Temporary variables:
d1 <- filter(diamonds, cut=="Ideal")
d2 <- group_by(d1, color)
summarize(d2, mean_price = mean(price))
## # A tibble: 7 x 2
## color mean_price
## <ord> <dbl>
## 1 D 2629.
## 2 E 2598.
## 3 F 3375.
## 4 G 3721.
## 5 H 3889.
## 6 I 4452.
## 7 J 4918.
Composition:
## # A tibble: 7 x 2
## color mean_price
## <ord> <dbl>
## 1 D 2629.
## 2 E 2598.
## 3 F 3375.
## 4 G 3721.
## 5 H 3889.
## 6 I 4452.
## 7 J 4918.
Which do you think is easier to understand? What if the pipline was longer? Or shorter?
Note: as of late 2020, a new kind of pipe is becoming part of R. It looks like this |>
and works a bit like the existing pipe we use but has some differences. It’s not in this course at all yet since the official release of R doesn’t have it. This is another example of how R (and all computer systems) change over time. These sorts of big changes are very rare with R because so many people use it for so many purposes.
35.5 Why does ggplot use +?
When we make plots with ggplot we do something very similar – we start with a tibble or data frame, but then we make a plot, and then modify it step by step, setting geometries, adding more data, creating facets, setting scales, altering the theme. This seems a lot like a pipeline. Why do we use +
to connect different ggplot2
commands?
Simple. The developer didn’t know about the pipe operator in R when ggplot was developed. Adding a feature to a plot seemed like a “plus” operation, so that was chosen. The developer says if he was starting over today, ggplot would use pipes, but its not practical to change at this point. Too many people use it with the +
. Some people think of functions as verbs and ggplot commands as nouns, and justify the difference that way. Software development is a complicated human activity that takes place over time and develops quirks and lore.
35.6 What are packages? What’s the difference between installing one and using one? Why is r organized this way?
There are thousands of R packages. So many that it seems you are always needing to install a new one. Worse, sometimes you want a function, but you can’t remember which package it’s installed in – so then you can’t use it. (There is a solution to this: use the double ?? followed by the fuction name in the console to search for a function across all packages available on your computer.) Why this complication?
There are several reasons.
- New packages are developed frequently, by different people. And some packages get abandoned too. Packages create modularity that makes it easier to test and fix problems with packages across different groups of developers.
- The
library
command tells R you want to use a particular package in your current session. Not loading all packages can save time, computer resources, and avoid name collisions (see below). - Most people only use a small fraction of all the packages available – you simply don’t need to install them all.
- Two packages can use the same name for a different function or different dataset. If there were no packages, everyone using R would have to coordinate the naming of everything across all the packages. An impossible task. Sometimes when you load a package with
library
you’ll get a message that an existing function has been redefined (or masked) by this new package. You can always add the package name and two colons,dplyr::filter
for example, to refer to a function in a particular package.
35.7 Why are there so many kinds of “equals signs”?
__________
[Exercise details]
Copy the R excerpt again from "Simple. The developer" up to and including "quirks and lore.", swapping "developer" for "author" wherever it appears.

[Listing]
__________
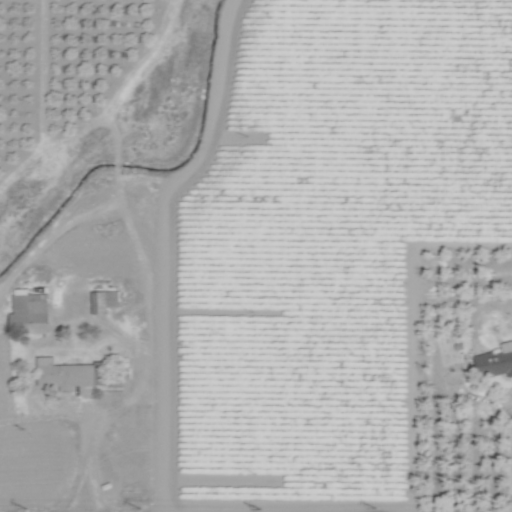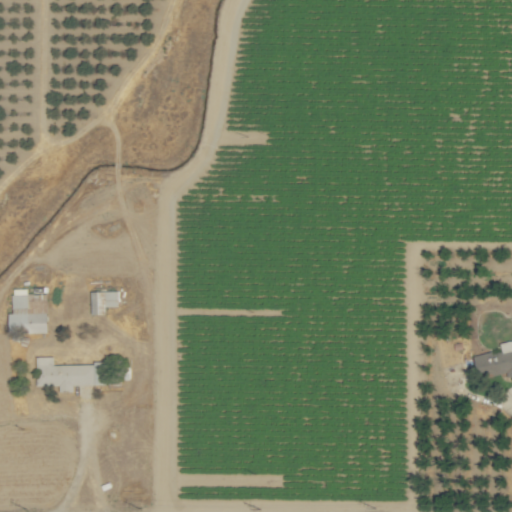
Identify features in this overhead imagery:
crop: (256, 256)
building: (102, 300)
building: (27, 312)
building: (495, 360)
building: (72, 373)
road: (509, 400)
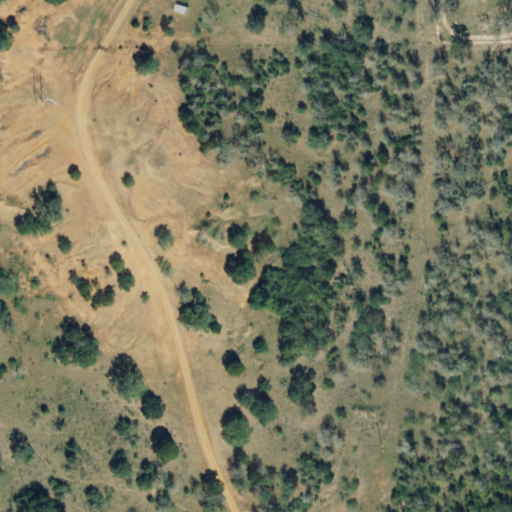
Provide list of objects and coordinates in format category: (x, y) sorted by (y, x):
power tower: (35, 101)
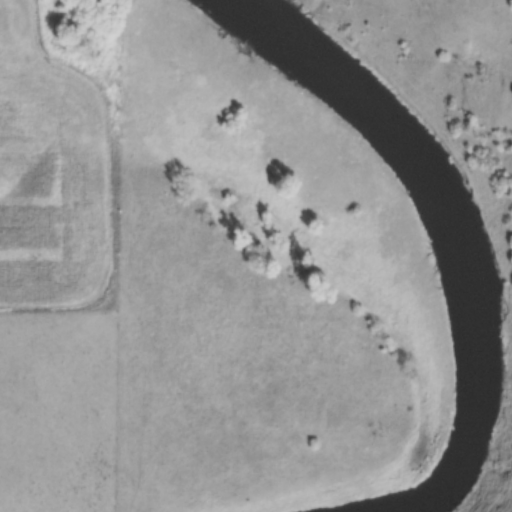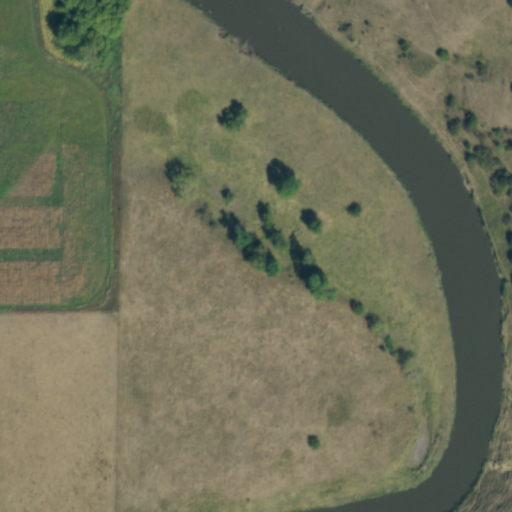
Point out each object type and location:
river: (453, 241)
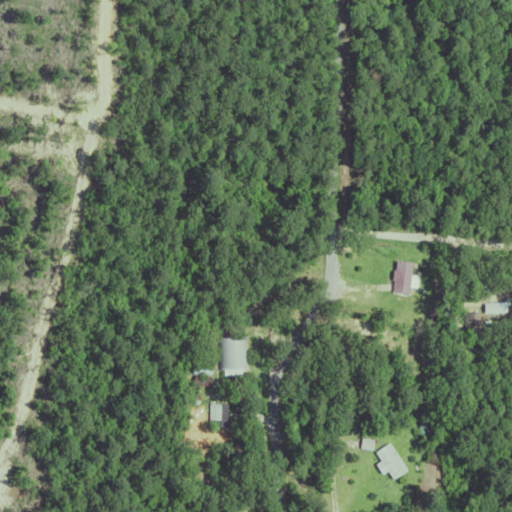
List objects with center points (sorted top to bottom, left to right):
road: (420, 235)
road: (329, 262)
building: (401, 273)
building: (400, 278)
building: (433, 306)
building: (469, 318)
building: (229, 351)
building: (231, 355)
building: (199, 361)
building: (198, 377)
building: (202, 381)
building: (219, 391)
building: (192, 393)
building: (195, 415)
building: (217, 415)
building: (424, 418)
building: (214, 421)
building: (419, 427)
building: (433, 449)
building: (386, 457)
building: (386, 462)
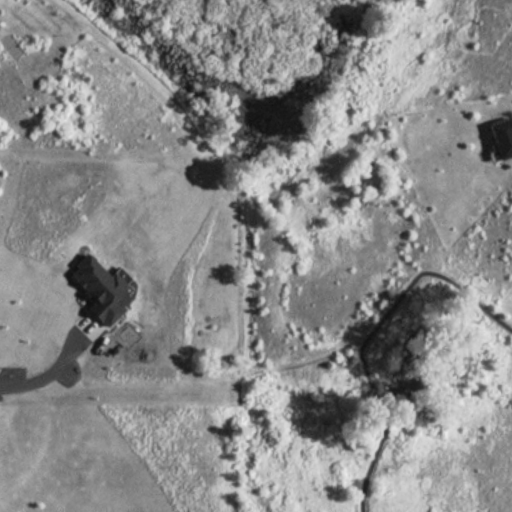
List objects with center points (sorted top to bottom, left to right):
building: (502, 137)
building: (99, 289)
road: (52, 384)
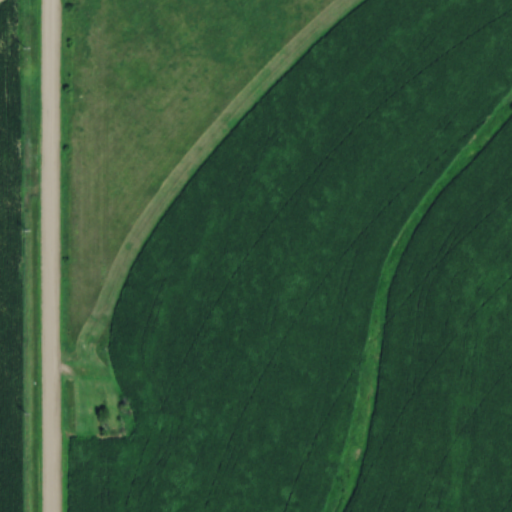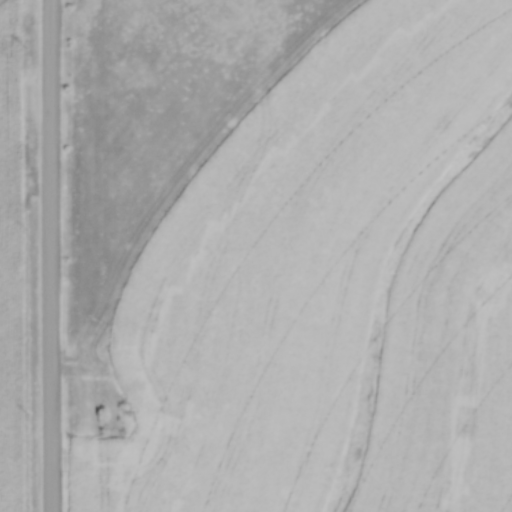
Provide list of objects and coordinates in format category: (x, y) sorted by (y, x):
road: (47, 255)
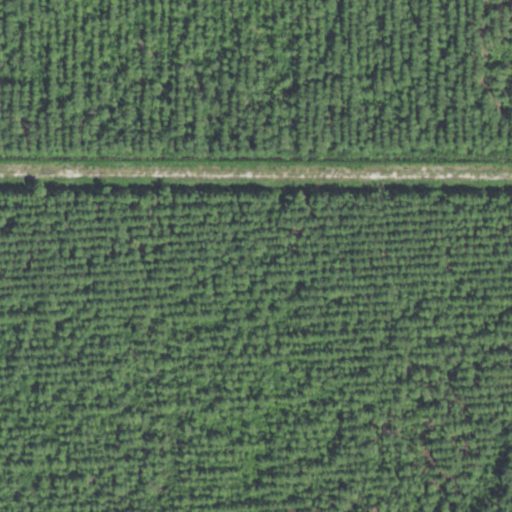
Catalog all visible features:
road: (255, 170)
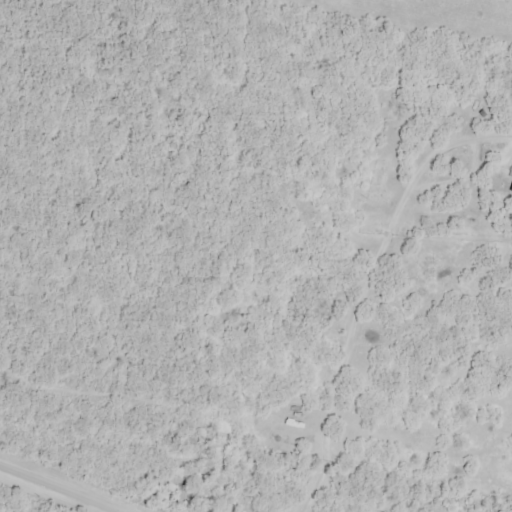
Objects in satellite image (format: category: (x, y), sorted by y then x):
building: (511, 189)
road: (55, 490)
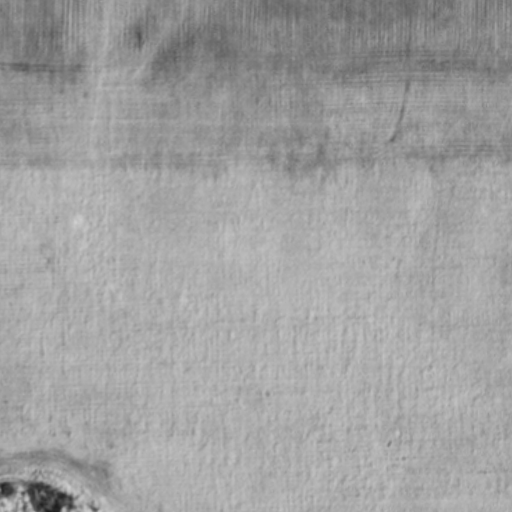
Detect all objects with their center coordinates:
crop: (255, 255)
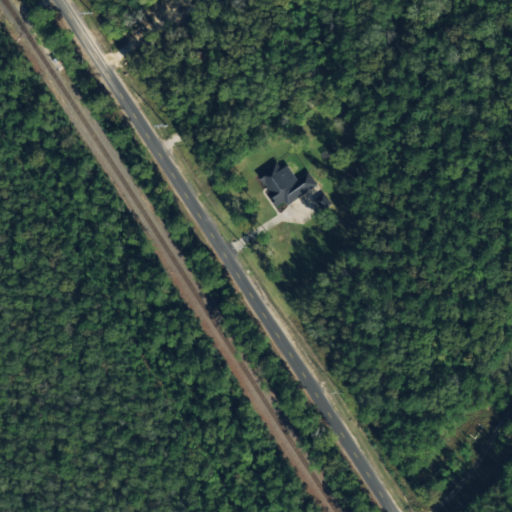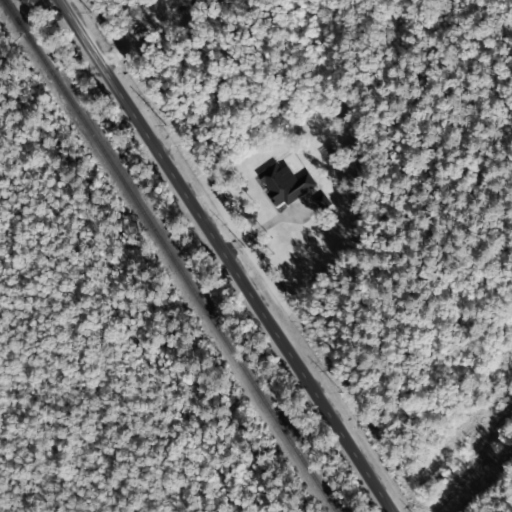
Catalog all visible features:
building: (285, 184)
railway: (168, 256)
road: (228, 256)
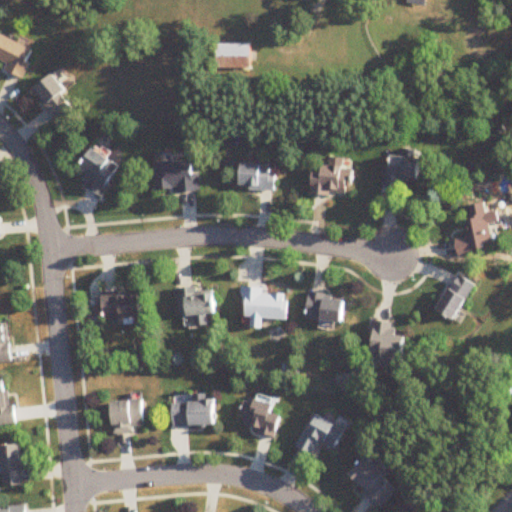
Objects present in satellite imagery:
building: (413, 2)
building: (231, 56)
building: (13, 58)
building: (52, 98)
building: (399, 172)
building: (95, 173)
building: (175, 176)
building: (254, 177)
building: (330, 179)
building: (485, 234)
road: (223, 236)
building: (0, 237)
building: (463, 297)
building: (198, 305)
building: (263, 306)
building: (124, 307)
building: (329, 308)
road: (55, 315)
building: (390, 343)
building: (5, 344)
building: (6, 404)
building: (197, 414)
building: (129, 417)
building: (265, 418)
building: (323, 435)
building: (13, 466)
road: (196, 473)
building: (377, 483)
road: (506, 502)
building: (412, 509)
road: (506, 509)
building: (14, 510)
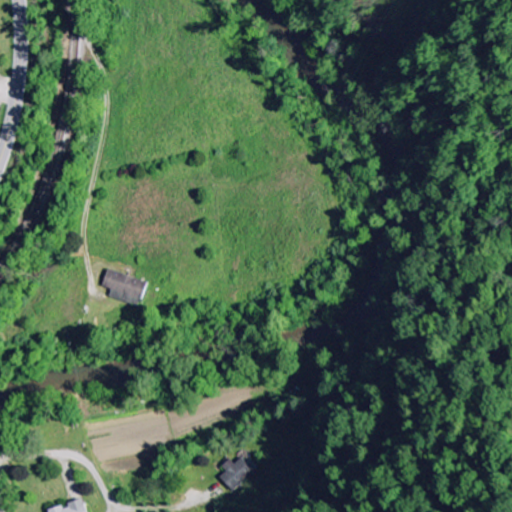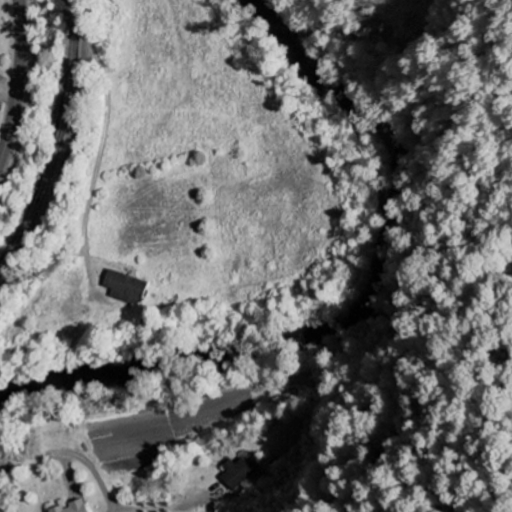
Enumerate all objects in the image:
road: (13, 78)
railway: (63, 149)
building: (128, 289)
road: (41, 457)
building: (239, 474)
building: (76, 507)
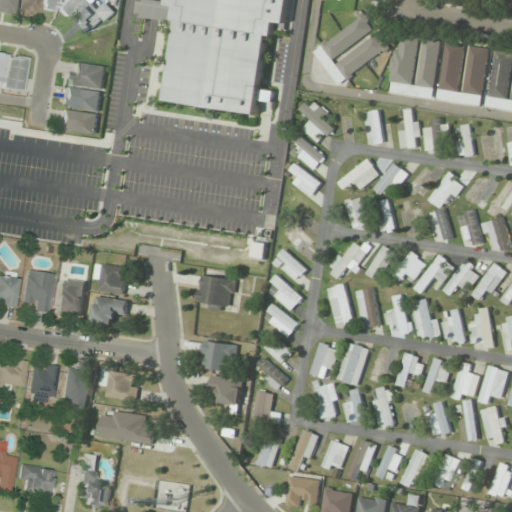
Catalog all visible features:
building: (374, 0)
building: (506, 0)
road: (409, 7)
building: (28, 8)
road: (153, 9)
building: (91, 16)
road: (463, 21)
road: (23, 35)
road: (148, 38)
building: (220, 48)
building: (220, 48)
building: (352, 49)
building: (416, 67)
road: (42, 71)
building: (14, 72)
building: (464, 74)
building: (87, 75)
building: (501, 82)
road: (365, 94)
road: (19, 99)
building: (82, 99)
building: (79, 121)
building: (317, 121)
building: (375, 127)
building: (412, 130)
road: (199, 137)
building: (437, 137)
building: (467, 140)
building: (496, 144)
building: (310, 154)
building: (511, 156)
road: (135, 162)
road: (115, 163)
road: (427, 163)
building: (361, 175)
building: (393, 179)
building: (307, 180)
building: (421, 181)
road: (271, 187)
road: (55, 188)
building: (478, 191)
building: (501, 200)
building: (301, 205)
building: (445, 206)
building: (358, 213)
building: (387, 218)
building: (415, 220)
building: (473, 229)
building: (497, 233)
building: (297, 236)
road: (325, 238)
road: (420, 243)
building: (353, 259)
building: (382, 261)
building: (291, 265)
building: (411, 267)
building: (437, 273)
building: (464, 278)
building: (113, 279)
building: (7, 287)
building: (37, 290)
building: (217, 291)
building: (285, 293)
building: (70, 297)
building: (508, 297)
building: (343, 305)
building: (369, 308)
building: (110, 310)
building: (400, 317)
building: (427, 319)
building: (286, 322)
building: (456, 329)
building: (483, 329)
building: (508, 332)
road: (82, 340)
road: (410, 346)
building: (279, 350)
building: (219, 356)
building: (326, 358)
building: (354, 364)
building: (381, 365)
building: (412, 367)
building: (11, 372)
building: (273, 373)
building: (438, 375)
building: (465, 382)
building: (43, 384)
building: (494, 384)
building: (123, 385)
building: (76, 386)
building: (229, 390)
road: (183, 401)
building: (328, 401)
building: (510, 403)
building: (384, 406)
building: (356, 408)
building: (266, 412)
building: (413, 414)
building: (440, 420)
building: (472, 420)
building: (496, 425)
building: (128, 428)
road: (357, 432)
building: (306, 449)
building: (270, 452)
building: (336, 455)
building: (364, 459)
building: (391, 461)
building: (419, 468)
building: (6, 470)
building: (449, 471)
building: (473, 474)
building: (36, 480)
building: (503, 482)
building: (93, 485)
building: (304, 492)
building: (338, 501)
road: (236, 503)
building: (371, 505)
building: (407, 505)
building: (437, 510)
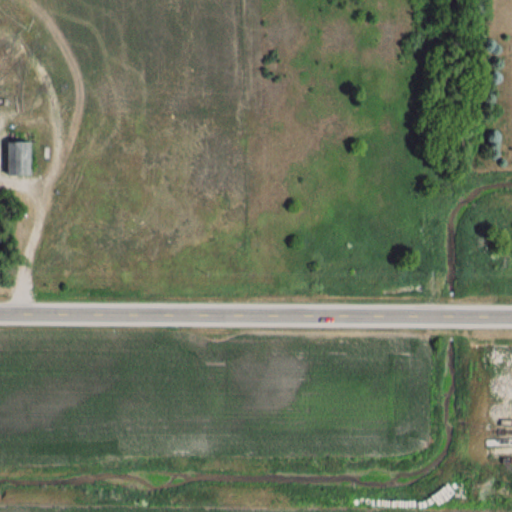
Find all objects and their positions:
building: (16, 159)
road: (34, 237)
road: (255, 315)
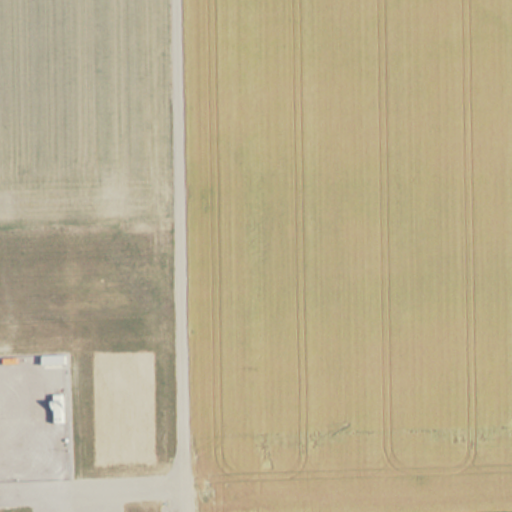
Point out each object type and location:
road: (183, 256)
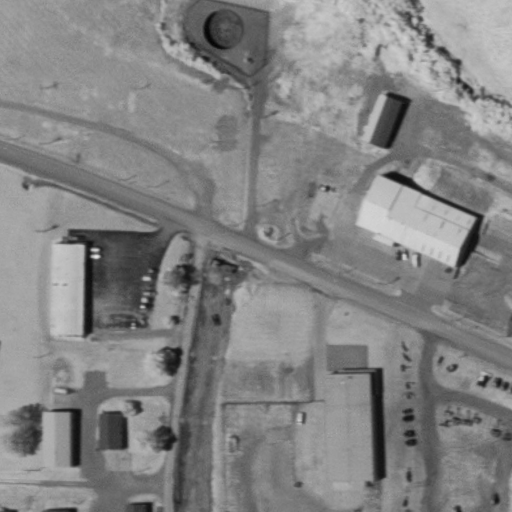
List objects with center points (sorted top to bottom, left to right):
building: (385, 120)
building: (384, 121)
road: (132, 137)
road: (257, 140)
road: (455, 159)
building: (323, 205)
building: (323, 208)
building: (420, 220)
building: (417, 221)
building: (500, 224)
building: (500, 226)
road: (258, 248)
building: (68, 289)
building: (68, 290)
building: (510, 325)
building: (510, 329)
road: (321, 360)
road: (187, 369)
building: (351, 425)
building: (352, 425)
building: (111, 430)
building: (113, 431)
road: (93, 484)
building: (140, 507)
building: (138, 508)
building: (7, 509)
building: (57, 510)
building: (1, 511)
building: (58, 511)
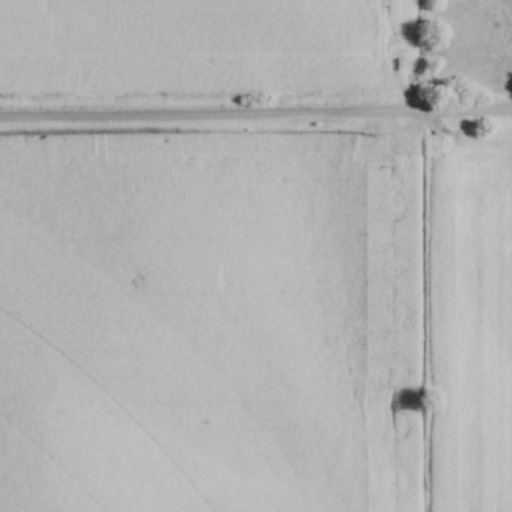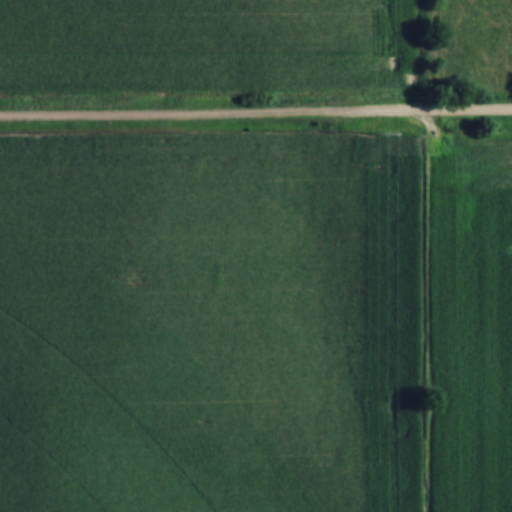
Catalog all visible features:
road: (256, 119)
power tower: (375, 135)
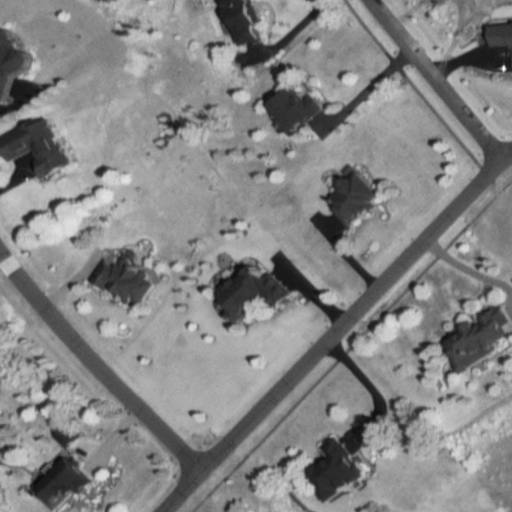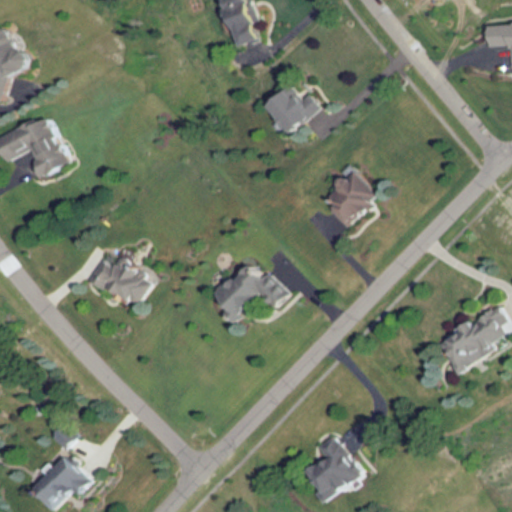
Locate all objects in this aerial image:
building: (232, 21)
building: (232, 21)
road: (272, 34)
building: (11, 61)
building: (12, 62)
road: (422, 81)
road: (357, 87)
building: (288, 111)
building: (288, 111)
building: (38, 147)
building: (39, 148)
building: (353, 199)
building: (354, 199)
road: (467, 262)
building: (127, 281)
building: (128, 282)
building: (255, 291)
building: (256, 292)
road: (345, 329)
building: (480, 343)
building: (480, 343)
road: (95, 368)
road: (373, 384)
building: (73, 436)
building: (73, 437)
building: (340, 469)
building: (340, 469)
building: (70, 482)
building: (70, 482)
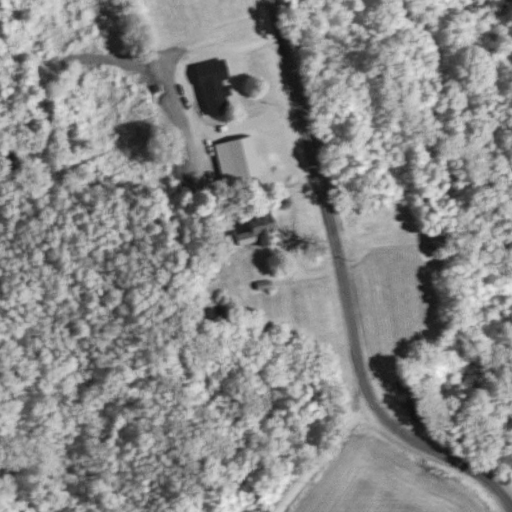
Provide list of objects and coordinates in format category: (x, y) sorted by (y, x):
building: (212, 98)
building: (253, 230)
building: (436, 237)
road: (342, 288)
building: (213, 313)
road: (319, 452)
__________
[Output of the task]
Simple. The author didn’t know about the pipe operator in R when ggplot was developed. Adding a feature to a plot seemed like a “plus” operation, so that was chosen. The author says if he was starting over today, ggplot would use pipes, but its not practical to change at this point. Too many people use it with the +
. Some people think of functions as verbs and ggplot commands as nouns, and justify the difference that way. Software development is a complicated human activity that takes place over time and develops quirks and lore.